Jesuit Cairo reopens restored Studio Nasibian Theatre three years after fire

Ati Metwaly , Monday 20 May 2024

The fully restored Studio Nasibian Theatre, a stage run by Jesuit Cairo, reopened on Saturday after it had been gutted by fire on 31 October 2021.

Nasibian Theatre


One of the oldest studios and theatre stages in Cairo, Studio Nasibian was founded in the Faggala district, downtown Cairo, in 1937 by photographer Herant Nasibian, the head of the Armenian community in Egypt at the time.

The original studio included a laboratory for film processing and printing, sound recording and editing rooms, and a studio where indoor scenes were filmed.

Nasibian's studio contributed to the production of numerous films in the 1930s and 1940s. 

In 1952, Nasibian sold the studio and left Egypt after the July Revolution.

In the late 1990s, the studio was sold to its current operator, the Nahda Culture and Scientific Renaissance Association - also known as Nahda Association, Jesuit Cairo.

Nasibian was privy to the production of some iconic films, such as El-Fettewa (1957), Cairo Station (1958), Arous El-Nil (1963), and Shafika and Metwalli (1981).

It has hosted nukerous iconic troupes and artists and organized cinema workshops for movie-lovers over the decades.

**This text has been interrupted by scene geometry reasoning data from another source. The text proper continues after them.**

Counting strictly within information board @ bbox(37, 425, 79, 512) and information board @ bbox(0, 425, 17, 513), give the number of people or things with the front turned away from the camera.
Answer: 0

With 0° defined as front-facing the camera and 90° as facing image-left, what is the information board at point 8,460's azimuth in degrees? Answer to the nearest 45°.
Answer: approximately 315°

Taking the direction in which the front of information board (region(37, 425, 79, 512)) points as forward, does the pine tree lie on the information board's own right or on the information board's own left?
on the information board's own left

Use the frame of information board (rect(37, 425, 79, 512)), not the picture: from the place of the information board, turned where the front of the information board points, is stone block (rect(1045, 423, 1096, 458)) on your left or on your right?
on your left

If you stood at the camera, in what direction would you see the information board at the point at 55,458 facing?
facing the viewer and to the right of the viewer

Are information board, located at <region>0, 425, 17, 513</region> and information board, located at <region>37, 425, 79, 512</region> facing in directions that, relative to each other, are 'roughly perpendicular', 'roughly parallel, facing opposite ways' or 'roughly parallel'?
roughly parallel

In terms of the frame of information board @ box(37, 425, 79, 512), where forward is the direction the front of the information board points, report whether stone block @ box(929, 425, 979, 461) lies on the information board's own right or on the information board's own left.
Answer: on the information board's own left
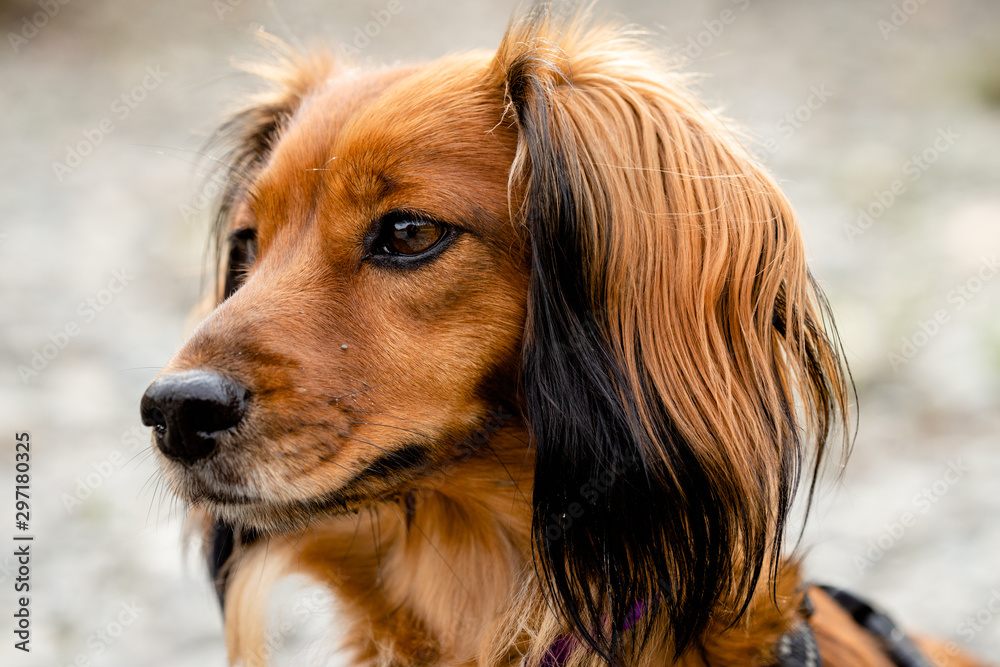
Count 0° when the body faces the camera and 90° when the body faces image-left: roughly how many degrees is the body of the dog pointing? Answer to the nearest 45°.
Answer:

Several Egyptian independent artists and cultural bodies donated to the theatre's restoration.

The restored stage hosted a Ramadan programme last April.

The reopening of the stage coincided with the 25th anniversary of the establishment of the Nahda Association.

It also coincided with the first anniversary of the passing of Father William Sidhom - the founder and spiritual father of the association.